▸ **YOUR OBJECTIVE**:
Print each entry below precisely as it reads.

● ● ●

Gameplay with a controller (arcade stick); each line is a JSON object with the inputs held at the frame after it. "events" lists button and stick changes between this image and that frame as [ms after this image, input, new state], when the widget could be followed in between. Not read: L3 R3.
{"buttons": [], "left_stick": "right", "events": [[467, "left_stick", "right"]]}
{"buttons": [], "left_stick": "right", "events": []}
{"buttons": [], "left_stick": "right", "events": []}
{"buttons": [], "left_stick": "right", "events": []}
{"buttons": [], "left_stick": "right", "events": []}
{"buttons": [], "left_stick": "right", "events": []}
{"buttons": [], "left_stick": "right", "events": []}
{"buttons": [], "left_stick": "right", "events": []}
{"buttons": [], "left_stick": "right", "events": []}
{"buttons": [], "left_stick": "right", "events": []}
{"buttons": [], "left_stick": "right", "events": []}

● ● ●

▸ **EXERCISE OUTPUT**:
Gameplay with a controller (arcade stick); each line is a JSON object with the inputs held at the frame after it. "events" lists button and stick changes between this image and that frame as [ms after this image, input, new state], when the widget could be followed in between. Not read: L3 R3.
{"buttons": [], "left_stick": "right", "events": [[467, "left_stick", "right"]]}
{"buttons": [], "left_stick": "right", "events": []}
{"buttons": [], "left_stick": "right", "events": []}
{"buttons": [], "left_stick": "right", "events": []}
{"buttons": [], "left_stick": "right", "events": []}
{"buttons": [], "left_stick": "right", "events": []}
{"buttons": [], "left_stick": "right", "events": []}
{"buttons": [], "left_stick": "right", "events": []}
{"buttons": [], "left_stick": "right", "events": []}
{"buttons": [], "left_stick": "right", "events": []}
{"buttons": [], "left_stick": "right", "events": []}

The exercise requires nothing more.